As you add $\rm AgNO_3$ to $\rm KCl$, solid $\rm AgCl$ forms. The silver ion you add will at first be completely consumed by the chloride. Once all of the chloride is locked up in the precipitate, the silver ion concentration will rapidly increase. The Nernst equation shows how the potential is expected to change when this happens. If you're using a silver/silver chloride electrode with a reference electrode, the indicator potential is
$$\rm E = E^\circ_{\rm AgCl,Ag} - \frac{R T}{\cal F}\ln\frac{K_{sp}}{a_{\rm Ag^+}}$$
To see whether you'll get a drop or a rise in $E$, ask yourself what happens when silver concentration rises. If you've got the leads hooked up to your multimeter properly (negative lead to the silver cathode, positive lead to your anode), shouldn't you be seeing an increase in potential? What exactly are your $x$ and $y$ axes on that graph?
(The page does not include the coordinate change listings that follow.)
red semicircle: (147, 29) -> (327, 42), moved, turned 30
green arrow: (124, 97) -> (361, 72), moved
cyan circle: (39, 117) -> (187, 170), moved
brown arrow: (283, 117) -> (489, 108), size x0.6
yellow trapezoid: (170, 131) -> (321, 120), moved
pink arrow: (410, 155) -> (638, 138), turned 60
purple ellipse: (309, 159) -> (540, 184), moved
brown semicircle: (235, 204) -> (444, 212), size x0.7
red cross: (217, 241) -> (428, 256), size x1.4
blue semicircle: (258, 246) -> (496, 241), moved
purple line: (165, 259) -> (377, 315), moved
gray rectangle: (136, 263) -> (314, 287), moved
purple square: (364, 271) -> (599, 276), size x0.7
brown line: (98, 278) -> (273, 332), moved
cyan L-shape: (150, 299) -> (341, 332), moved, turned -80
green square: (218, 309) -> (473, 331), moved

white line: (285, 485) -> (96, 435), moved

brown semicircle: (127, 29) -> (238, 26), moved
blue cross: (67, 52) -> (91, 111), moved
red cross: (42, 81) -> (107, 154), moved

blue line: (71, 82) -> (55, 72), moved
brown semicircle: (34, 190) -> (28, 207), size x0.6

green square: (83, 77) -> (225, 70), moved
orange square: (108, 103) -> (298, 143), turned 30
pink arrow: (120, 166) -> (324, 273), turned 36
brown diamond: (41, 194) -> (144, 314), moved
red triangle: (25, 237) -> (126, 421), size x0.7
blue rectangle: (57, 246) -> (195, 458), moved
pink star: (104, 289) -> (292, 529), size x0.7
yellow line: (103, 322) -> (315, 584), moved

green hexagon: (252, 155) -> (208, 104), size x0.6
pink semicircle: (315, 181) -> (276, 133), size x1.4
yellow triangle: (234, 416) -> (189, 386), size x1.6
You'll get a bigger change when you form $\rm AgI$, because $\rm AgCl$ is about a thousand times more soluble than $\rm AgI$. The $\rm AgI$ will lock up relatively more ions when it forms (the $K_{sp}$'s of $\rm AgCl$ and $\rm AgI$ are $1.8\times 10^{-10}$ and $1.5\times 10^{-16}$, respectively).
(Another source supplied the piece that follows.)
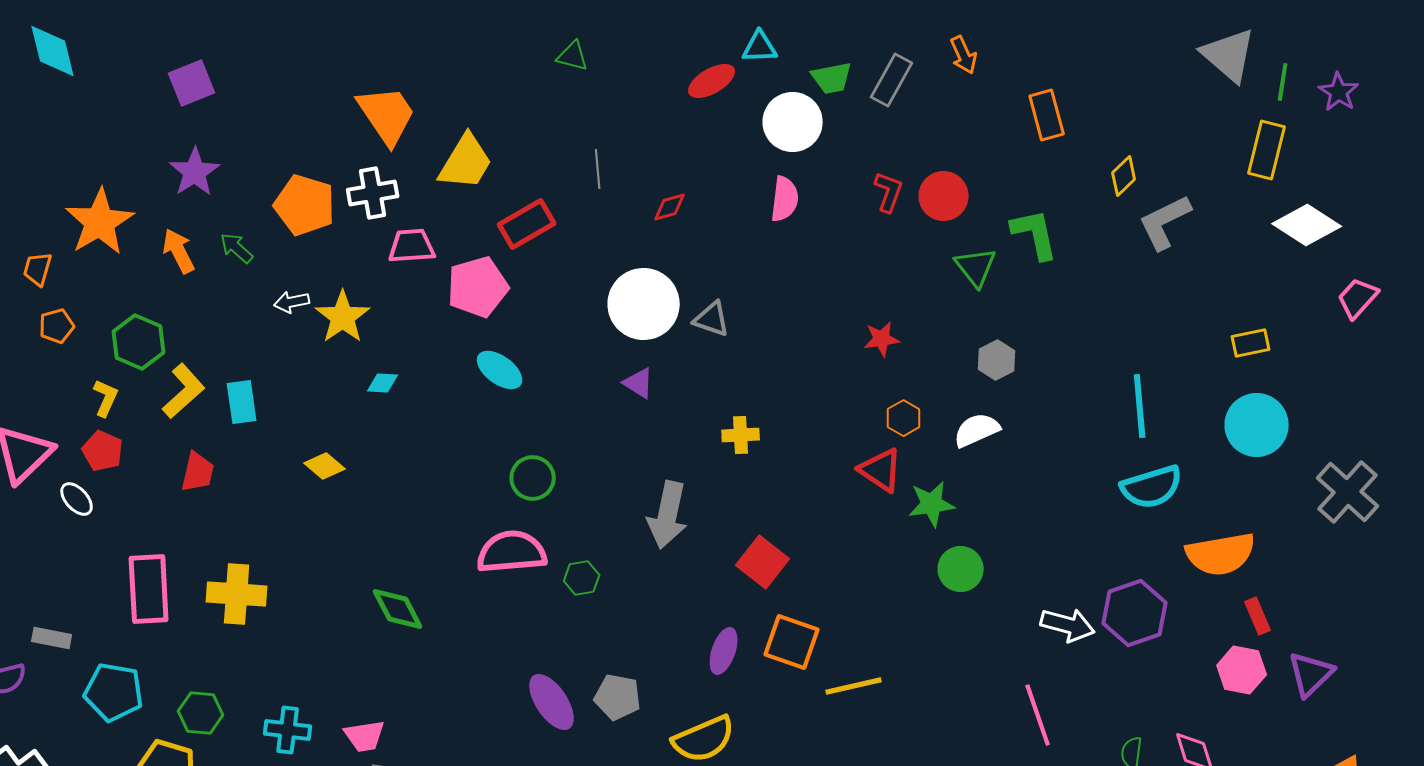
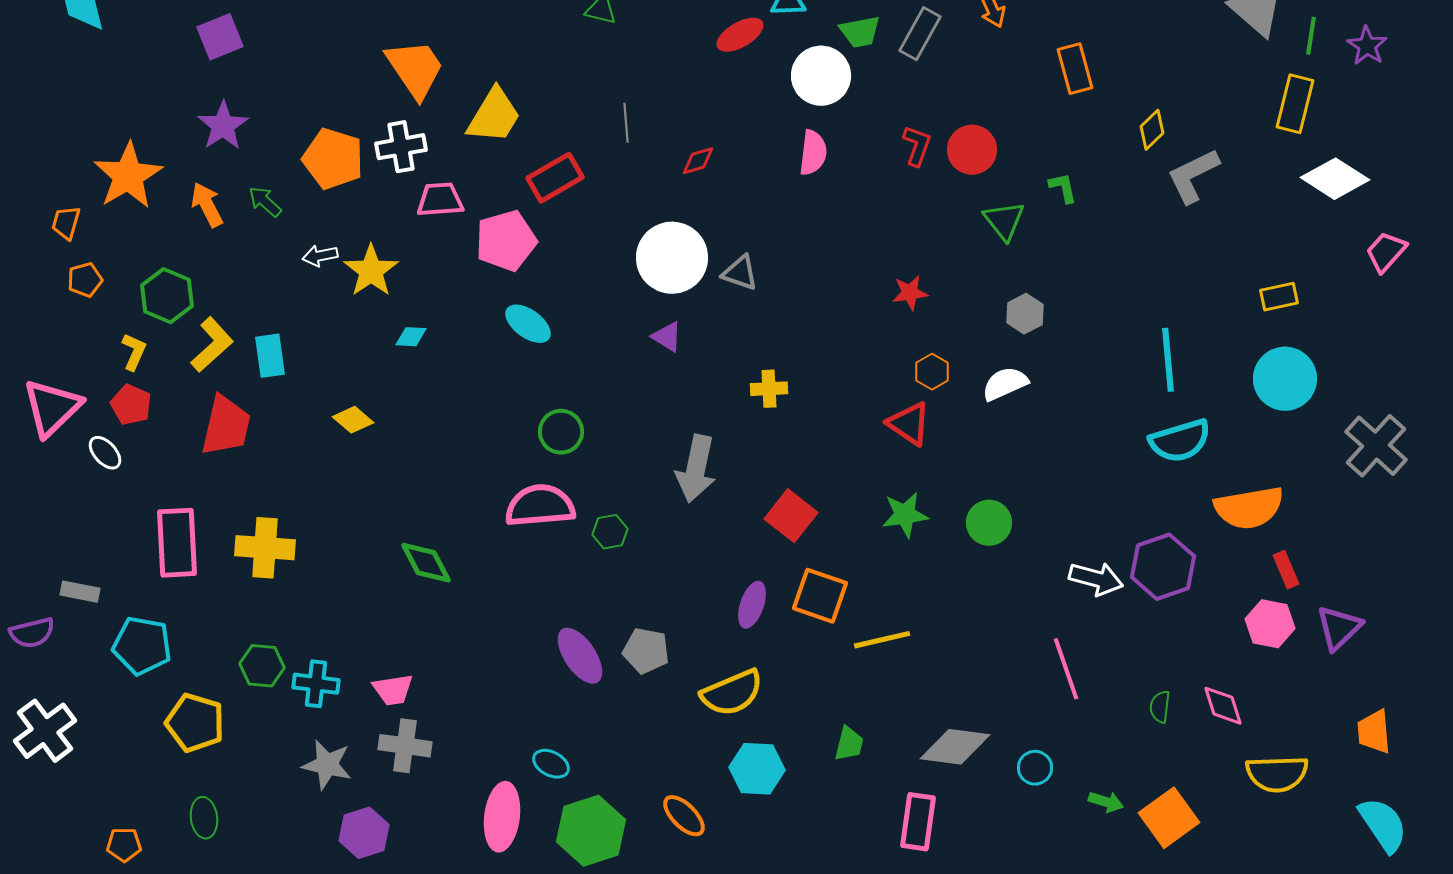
green L-shape: (1035, 234) -> (1063, 188), size x0.6
red trapezoid: (198, 472) -> (226, 426), size x1.5
green star: (932, 504) -> (905, 515), moved
green hexagon: (201, 713) -> (262, 666), moved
Addendum 1: You say you're just using a silver electrode; the indicator potential is
$$\rm E = E^\circ_{\rm Ag^+,Ag} - \frac{R T}{\cal F}\ln\frac{1}{a_{\rm Ag^+}}$$
(but if you dip a silver wire into a chloride solution you'll get a very thin layer of AgCl and it'll begin to be a silver/silver chloride electrode (Source: G. D. Christian, Analytical Chemistry, 4th ed., Wiley 1986, p. 282)).
You also say you don't have a true reference electrode, just a graphite electrode... the fact that its potential can change as well complicates things. Your cell potential will depend on what the oxidation process is at the anode.
Addendum 2: You asked for a source for the $K_{sp}$'s. CRC Handbook 58th edition gives $K_{sp}$'s at $25^\circ$C for AgCl and AgI as $1.56\times 10^{-10}$ and $1.5\times 10^{-16}$; the 84th edition gives $1.77\times 10^{-10}$ and $8.52\times 10^{-17}$; Keller's Basic Tables in Chemistry gives them as $1.0\times 10^{-10}$ and $1.0\times 10^{-16}$ for "temperatures near 298 K". They're very temperature dependent and they depend on conditions like ionic strength as well, so it's not surprising that the values you're finding on the web are all over the place. I took the values above from a genchem text that happened to be lying on my desk.